EXCERPTED TEXT.
Washington— Requiring the sale of digital subscriber line service on a stand-alone basis is unnecessary because “naked DSL” is generally available in its markets, Verizon Communications Inc. said last Tuesday in a filing defending its proposed merger with MCI Inc.
Earlier in the month, New York State Attorney General Eliot Spitzer urged the Federal Communications Commission to require naked DSL, claiming Verizon’s bundling of voice and DSL in a package was anti-competitive and deterred consumers from experimenting with such voice-over-Internet protocol providers as Vonage Holdings Corp.
Cable companies deploying VoIP service, including Bright House Networks, complained about Verizon’s bundling policies before the merger was announced, questioning Verizon’s refusal to transfer a customer’s phone number until both voice and DSL service had been discontinued.
Verizon told the FCC those practices were a thing of the past and Spitzer’s merger condition should be disregarded.
“Although Verizon’s advances in this area were originally geographically limited, the comments of the New York Attorney General are now moot because Verizon’s standalone DSL offering is generally available in all of Verizon’s service territories, not just the former Bell Atlantic service territory,” Verizon said.
A spot check by a reporter who takes Verizon local phone and DSL services in the D.C. market turned up contrary evidence. A Verizon customer-service representative last Wednesday told the reporter that dropping the company’s telephone service would require dropping DSL. A Verizon spokesman said naked DSL is an option when switching voice providers not when seeking to drop just Verizon’s voice service.
The $8.4 billion Verizon-MCI deal requires FCC approval and antitrust clearance from the Justice Department. Regulators routinely apply conditions to ensure mergers will serve the public interest and won’t lessen competition.
At a press conference last Tuesday, Verizon officials said naked DSL became available first in former Bell Atlantic Inc. regions and later in former GTE Corp. regions for current customers that wished to drop local phone service. The company is still working on making naked DSL available to new customers.
“We haven’t yet got the system in place to do that. We expect to have that this summer,” Verizon attorney Michael Glover said.
In the FCC filing, Verizon did not mention the price it charges for naked DSL or compare the standalone DSL price to the price of its voice-DSL bundle. Pricing naked DSL so high could make the bundle a default option for the vast majority of consumers.

YOUR GOAL. Pull out the part of the naked DSL article starting at "The $8.4 billion" and ending at "to new customers.", word for word.

(Collected data)
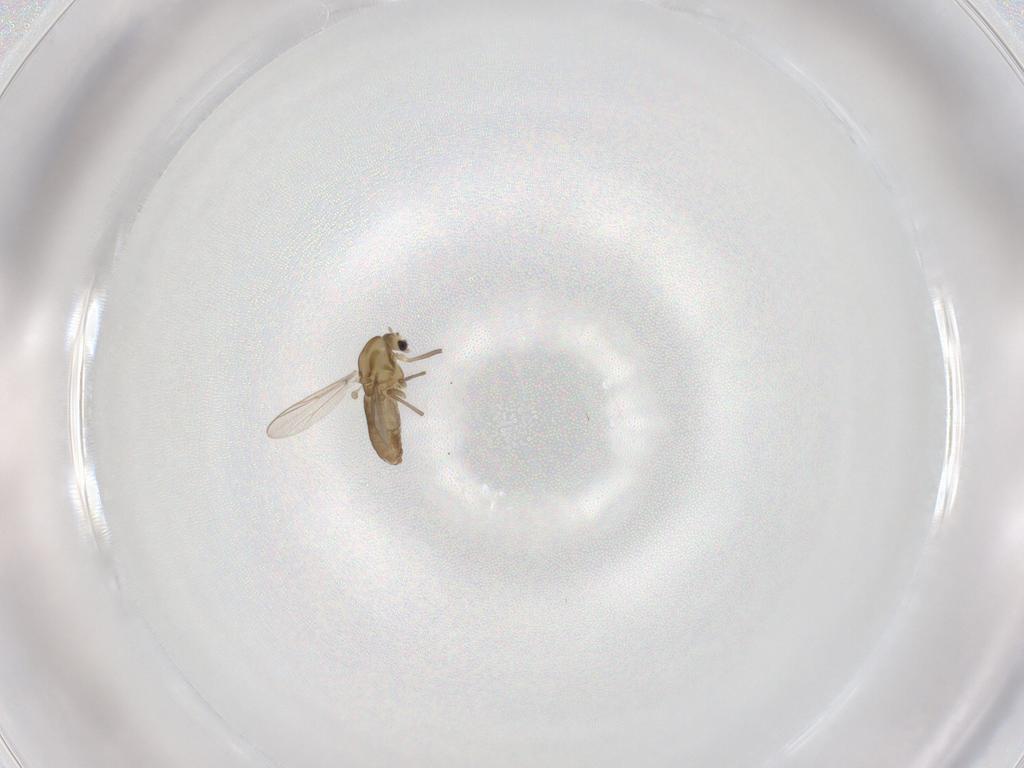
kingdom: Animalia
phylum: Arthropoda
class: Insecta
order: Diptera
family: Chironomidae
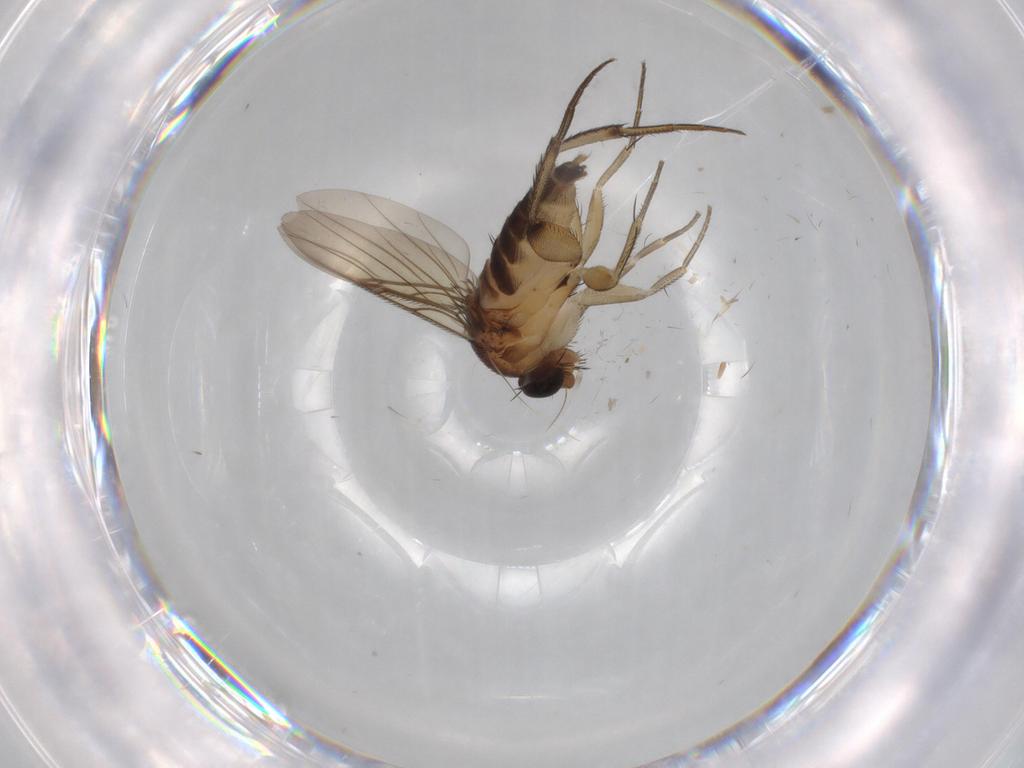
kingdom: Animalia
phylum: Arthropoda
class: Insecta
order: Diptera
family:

RESULT FOR THIS EXERCISE.
The $8.4 billion Verizon-MCI deal requires FCC approval and antitrust clearance from the Justice Department. Regulators routinely apply conditions to ensure mergers will serve the public interest and won’t lessen competition.
At a press conference last Tuesday, Verizon officials said naked DSL became available first in former Bell Atlantic Inc. regions and later in former GTE Corp. regions for current customers that wished to drop local phone service. The company is still working on making naked DSL available to new customers.